Instruction =>
Rewrite the entries from the beginning up to and including the line containing "pozbądź się problemu!", replacing "Корзина" with "Корзина покупок" and keeping everything else the same.

Records shown =>
<<<<
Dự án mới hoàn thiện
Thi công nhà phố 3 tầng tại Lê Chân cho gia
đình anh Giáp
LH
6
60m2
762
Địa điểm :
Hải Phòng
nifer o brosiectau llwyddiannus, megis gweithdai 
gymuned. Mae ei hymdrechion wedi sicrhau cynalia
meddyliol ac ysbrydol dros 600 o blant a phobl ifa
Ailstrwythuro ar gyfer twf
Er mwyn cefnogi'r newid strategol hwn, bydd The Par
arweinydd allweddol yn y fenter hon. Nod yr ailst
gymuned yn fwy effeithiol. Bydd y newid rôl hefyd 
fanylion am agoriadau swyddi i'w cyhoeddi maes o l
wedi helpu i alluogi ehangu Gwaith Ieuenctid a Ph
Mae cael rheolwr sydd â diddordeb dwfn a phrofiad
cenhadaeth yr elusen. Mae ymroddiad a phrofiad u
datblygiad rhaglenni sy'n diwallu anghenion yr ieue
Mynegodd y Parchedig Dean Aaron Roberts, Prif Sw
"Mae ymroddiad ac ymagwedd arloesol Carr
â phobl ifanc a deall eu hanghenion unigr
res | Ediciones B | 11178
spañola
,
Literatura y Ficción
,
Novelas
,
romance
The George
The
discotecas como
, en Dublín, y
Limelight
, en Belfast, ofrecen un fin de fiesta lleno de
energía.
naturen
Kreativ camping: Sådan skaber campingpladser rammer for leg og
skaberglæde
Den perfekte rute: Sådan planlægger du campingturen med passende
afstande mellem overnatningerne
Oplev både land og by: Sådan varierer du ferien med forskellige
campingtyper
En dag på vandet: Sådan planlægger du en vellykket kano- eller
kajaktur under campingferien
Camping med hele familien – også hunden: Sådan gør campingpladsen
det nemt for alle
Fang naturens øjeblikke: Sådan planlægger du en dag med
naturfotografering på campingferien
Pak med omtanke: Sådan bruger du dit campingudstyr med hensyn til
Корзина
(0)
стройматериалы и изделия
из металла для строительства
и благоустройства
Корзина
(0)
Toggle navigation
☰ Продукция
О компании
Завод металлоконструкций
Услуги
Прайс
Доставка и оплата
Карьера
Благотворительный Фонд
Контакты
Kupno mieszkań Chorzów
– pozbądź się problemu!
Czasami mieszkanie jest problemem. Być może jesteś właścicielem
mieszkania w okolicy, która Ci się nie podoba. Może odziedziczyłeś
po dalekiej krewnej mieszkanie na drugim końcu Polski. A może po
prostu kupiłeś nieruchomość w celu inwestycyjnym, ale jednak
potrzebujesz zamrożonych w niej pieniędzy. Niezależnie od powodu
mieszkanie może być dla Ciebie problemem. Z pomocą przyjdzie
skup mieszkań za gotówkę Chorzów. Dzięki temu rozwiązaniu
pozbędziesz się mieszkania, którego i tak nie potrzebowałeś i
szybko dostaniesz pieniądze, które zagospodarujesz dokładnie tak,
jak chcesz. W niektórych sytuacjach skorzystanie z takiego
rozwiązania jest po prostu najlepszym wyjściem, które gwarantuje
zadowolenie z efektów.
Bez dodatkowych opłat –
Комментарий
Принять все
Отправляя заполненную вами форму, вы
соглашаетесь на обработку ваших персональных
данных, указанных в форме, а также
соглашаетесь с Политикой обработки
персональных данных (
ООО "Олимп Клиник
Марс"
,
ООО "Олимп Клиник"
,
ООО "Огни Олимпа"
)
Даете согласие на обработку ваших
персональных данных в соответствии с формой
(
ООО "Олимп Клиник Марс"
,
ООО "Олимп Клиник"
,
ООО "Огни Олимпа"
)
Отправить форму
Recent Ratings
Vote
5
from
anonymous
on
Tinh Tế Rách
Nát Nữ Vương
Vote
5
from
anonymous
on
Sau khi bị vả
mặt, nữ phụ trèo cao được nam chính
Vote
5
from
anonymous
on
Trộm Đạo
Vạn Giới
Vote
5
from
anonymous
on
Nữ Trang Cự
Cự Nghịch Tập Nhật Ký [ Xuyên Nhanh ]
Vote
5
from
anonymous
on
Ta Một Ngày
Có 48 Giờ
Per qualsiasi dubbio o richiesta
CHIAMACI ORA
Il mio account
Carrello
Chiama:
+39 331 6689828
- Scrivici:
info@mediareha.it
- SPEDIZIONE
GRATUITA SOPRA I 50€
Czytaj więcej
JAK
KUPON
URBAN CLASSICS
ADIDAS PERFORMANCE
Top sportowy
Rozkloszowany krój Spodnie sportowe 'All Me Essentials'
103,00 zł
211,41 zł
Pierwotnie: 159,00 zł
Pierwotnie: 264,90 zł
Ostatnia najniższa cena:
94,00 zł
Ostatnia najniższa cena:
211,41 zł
>>>>
Written solution =>
Dự án mới hoàn thiện
Thi công nhà phố 3 tầng tại Lê Chân cho gia
đình anh Giáp
LH
6
60m2
762
Địa điểm :
Hải Phòng
nifer o brosiectau llwyddiannus, megis gweithdai 
gymuned. Mae ei hymdrechion wedi sicrhau cynalia
meddyliol ac ysbrydol dros 600 o blant a phobl ifa
Ailstrwythuro ar gyfer twf
Er mwyn cefnogi'r newid strategol hwn, bydd The Par
arweinydd allweddol yn y fenter hon. Nod yr ailst
gymuned yn fwy effeithiol. Bydd y newid rôl hefyd 
fanylion am agoriadau swyddi i'w cyhoeddi maes o l
wedi helpu i alluogi ehangu Gwaith Ieuenctid a Ph
Mae cael rheolwr sydd â diddordeb dwfn a phrofiad
cenhadaeth yr elusen. Mae ymroddiad a phrofiad u
datblygiad rhaglenni sy'n diwallu anghenion yr ieue
Mynegodd y Parchedig Dean Aaron Roberts, Prif Sw
"Mae ymroddiad ac ymagwedd arloesol Carr
â phobl ifanc a deall eu hanghenion unigr
res | Ediciones B | 11178
spañola
,
Literatura y Ficción
,
Novelas
,
romance
The George
The
discotecas como
, en Dublín, y
Limelight
, en Belfast, ofrecen un fin de fiesta lleno de
energía.
naturen
Kreativ camping: Sådan skaber campingpladser rammer for leg og
skaberglæde
Den perfekte rute: Sådan planlægger du campingturen med passende
afstande mellem overnatningerne
Oplev både land og by: Sådan varierer du ferien med forskellige
campingtyper
En dag på vandet: Sådan planlægger du en vellykket kano- eller
kajaktur under campingferien
Camping med hele familien – også hunden: Sådan gør campingpladsen
det nemt for alle
Fang naturens øjeblikke: Sådan planlægger du en dag med
naturfotografering på campingferien
Pak med omtanke: Sådan bruger du dit campingudstyr med hensyn til
Корзина покупок
(0)
стройматериалы и изделия
из металла для строительства
и благоустройства
Корзина покупок
(0)
Toggle navigation
☰ Продукция
О компании
Завод металлоконструкций
Услуги
Прайс
Доставка и оплата
Карьера
Благотворительный Фонд
Контакты
Kupno mieszkań Chorzów
– pozbądź się problemu!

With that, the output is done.